In fact, Nass said: "The more likely you are to multitask, the worse you are at it, and that shocked us. The high multitaskers overly focus on the irrelevant, keep their memory very sloppy, and they're very bad at switching from one task to another."

Moderate drinking

may help the brain

People over 60 who consume moderate amounts of alcohol have a reduced risk for Alzheimer's disease and other dementias, according to a large review of studies.

The analysis, which appeared in the July issue of The American Journal of Geriatric Psychiatry, reviewed 15 studies that together followed more than 28,000 subjects for at least two years. All the studies controlled for age, sex, smoking and other factors. The studies variously defined light to moderate drinking as one to 28 drinks per week.

Compared with abstainers, male drinkers reduced their risk for dementia by 45 percent, and women by 27 percent.

The researchers acknowledge that studying the effects of alcohol on dementia is complicated by issues like beverage type, standards of quantity and individual behavior that may interact with alcohol to affect mental acuity. But there is ample evidence from other studies that moderate alcohol consumption can increase HDL, or "good cholesterol," improve blood flow to the brain and decrease blood coagulation. All three factors may reduce the risk for dementia.

Disparities found in heart-related deaths

A new study comparing death rates of men and women after heart attacks and unstable angina finds that women are almost twice as likely to die within 30 days. But they tend to be older, to have complicating illnesses and to show different disease patterns.

Some 9.6 percent of women died within a month of a heart attack or unstable angina, compared with 5.3 percent of men. But the differences between the patients' characteristics explained most of the gap, said the paper's first author, Dr.

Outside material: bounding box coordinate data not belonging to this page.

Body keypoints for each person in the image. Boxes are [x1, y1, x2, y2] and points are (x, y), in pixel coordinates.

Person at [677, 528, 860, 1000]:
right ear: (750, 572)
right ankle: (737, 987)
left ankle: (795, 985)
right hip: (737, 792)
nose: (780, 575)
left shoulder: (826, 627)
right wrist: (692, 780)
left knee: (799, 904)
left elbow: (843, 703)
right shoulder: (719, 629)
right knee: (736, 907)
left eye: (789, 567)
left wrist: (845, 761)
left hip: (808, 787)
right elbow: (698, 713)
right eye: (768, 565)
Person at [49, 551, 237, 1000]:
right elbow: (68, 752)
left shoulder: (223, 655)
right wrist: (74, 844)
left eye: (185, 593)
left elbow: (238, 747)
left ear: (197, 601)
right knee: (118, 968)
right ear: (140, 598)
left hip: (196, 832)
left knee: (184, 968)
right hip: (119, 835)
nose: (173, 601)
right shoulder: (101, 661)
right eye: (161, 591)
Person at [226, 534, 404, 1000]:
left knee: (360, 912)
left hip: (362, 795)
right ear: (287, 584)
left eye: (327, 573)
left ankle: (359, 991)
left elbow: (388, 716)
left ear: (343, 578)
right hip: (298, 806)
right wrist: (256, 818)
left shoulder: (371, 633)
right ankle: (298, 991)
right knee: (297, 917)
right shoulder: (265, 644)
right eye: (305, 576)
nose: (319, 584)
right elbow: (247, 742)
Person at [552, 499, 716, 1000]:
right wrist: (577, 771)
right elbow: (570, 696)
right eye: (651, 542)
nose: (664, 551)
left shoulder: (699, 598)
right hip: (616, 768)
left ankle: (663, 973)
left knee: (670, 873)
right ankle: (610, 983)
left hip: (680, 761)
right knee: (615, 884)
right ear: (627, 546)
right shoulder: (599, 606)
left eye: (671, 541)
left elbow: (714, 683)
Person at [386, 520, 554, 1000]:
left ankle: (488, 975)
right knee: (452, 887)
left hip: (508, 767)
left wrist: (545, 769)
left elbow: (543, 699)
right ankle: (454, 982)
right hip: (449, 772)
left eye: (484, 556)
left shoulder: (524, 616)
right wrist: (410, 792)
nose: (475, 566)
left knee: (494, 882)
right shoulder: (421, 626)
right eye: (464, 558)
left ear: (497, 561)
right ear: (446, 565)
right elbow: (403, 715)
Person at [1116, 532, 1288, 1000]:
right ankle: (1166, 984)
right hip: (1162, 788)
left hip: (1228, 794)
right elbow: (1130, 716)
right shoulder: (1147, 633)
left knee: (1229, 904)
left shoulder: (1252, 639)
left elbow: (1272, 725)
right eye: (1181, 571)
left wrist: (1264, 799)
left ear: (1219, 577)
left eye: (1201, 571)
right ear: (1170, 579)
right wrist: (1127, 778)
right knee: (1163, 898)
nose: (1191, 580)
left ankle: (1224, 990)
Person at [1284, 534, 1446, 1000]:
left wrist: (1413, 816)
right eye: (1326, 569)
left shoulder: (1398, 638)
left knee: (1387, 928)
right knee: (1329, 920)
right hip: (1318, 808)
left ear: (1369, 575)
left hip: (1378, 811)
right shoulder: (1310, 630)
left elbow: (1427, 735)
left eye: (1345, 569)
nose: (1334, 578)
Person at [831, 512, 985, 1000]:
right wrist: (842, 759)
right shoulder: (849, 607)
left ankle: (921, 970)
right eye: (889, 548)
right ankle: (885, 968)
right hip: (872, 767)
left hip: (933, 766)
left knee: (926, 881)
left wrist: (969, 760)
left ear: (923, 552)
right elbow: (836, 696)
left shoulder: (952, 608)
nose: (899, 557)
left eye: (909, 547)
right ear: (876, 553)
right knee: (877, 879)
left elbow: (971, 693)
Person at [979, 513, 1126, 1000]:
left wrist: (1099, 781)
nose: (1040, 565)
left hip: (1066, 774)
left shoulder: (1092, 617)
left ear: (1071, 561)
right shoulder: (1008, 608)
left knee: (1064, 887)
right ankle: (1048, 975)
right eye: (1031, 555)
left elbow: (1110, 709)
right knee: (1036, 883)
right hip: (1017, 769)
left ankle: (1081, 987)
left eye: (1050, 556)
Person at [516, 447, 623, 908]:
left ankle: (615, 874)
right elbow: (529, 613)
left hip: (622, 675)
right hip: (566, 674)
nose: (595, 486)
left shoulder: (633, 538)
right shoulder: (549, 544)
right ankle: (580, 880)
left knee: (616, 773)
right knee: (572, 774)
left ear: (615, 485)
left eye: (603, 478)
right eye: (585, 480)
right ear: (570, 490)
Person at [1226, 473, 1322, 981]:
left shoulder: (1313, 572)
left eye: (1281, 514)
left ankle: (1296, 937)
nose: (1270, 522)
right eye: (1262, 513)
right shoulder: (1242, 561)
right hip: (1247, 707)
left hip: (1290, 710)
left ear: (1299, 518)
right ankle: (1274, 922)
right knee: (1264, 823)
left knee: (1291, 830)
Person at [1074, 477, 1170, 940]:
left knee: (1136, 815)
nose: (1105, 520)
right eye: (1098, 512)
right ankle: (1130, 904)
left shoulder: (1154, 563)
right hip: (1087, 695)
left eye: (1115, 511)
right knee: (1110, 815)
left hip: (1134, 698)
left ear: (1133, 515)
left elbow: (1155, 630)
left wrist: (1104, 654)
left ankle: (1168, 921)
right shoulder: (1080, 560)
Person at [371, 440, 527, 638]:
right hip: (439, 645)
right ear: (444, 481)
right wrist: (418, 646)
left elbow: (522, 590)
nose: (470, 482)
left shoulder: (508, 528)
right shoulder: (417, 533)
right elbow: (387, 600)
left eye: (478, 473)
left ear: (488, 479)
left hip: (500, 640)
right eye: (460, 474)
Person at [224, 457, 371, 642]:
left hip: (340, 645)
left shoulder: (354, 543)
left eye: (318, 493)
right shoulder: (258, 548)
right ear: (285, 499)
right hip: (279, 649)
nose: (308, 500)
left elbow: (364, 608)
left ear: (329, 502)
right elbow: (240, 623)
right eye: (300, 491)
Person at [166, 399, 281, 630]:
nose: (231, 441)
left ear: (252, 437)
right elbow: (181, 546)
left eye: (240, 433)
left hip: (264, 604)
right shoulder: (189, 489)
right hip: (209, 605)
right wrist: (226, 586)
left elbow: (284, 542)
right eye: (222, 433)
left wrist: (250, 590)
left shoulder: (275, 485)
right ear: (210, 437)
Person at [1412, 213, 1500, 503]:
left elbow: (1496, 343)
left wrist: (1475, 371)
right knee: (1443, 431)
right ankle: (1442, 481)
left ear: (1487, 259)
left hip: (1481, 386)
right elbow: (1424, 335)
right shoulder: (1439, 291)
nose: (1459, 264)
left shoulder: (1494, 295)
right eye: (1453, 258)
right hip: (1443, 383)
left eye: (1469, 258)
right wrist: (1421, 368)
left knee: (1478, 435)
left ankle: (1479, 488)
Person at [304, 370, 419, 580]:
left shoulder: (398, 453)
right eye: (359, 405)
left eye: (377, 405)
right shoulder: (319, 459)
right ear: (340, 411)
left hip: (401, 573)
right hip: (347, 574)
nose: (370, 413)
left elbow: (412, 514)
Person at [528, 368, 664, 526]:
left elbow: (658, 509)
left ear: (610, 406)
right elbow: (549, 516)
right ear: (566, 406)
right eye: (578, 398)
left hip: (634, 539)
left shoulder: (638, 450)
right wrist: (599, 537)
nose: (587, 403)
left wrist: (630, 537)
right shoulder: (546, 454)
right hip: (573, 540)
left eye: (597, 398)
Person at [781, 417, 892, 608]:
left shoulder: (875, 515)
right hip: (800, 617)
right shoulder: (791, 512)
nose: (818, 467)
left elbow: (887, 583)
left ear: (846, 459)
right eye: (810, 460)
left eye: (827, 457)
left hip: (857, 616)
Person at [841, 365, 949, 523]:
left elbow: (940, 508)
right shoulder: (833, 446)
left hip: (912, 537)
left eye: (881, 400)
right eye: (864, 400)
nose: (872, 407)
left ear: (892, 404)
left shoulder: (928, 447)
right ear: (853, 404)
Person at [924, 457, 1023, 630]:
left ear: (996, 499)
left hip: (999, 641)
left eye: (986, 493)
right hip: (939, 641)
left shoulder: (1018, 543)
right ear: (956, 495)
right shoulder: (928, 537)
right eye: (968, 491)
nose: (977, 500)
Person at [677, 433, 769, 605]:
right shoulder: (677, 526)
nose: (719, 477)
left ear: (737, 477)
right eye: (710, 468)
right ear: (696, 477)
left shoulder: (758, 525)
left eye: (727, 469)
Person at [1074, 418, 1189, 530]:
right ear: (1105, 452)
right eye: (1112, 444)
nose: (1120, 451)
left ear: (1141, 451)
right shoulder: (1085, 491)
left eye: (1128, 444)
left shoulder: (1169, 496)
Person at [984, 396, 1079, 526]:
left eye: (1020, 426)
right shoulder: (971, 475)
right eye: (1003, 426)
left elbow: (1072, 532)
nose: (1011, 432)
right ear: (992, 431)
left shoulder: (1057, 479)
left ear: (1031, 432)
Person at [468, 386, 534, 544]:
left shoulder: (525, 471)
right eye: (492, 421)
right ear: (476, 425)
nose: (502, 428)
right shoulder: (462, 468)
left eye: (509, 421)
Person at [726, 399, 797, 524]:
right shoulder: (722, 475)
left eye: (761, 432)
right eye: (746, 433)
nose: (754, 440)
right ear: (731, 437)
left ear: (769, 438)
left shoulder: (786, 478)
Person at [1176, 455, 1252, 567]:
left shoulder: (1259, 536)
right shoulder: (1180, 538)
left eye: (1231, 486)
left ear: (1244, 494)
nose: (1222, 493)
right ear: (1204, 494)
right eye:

Jeffrey S. Berger, an assistant professor of medicine and surgery at New York University School of Medicine.

The study, published Aug. 26 in The Journal of the American Medical Association, examined the cases of more than 130,000 patients from several countries. The researchers had access to clinical information about women that similar studies had lacked.

"If you had a 61-year-old woman with hypertension, cholesterol and diabetes, and a 61-year-old man with hypertension, high cholesterol and diabetes, and both have acute coronary syndrome, you would expect the mortality to be the same — and it is," Berger said. But he added: "The women are not going to be like the men. They're going to be older, have more co-morbidities" — other diseases that complicate their heart condition — "and they are going to present differently."

Cancer is hardest on separated patients

Married cancer patients live longer than single ones, presumably because they have a built-in support system, are more likely to stick to their treatment regimens, and may even be in better health to begin with. But among single patients, those who are separated at the time of diagnosis have the worst life expectancy, a new study reports.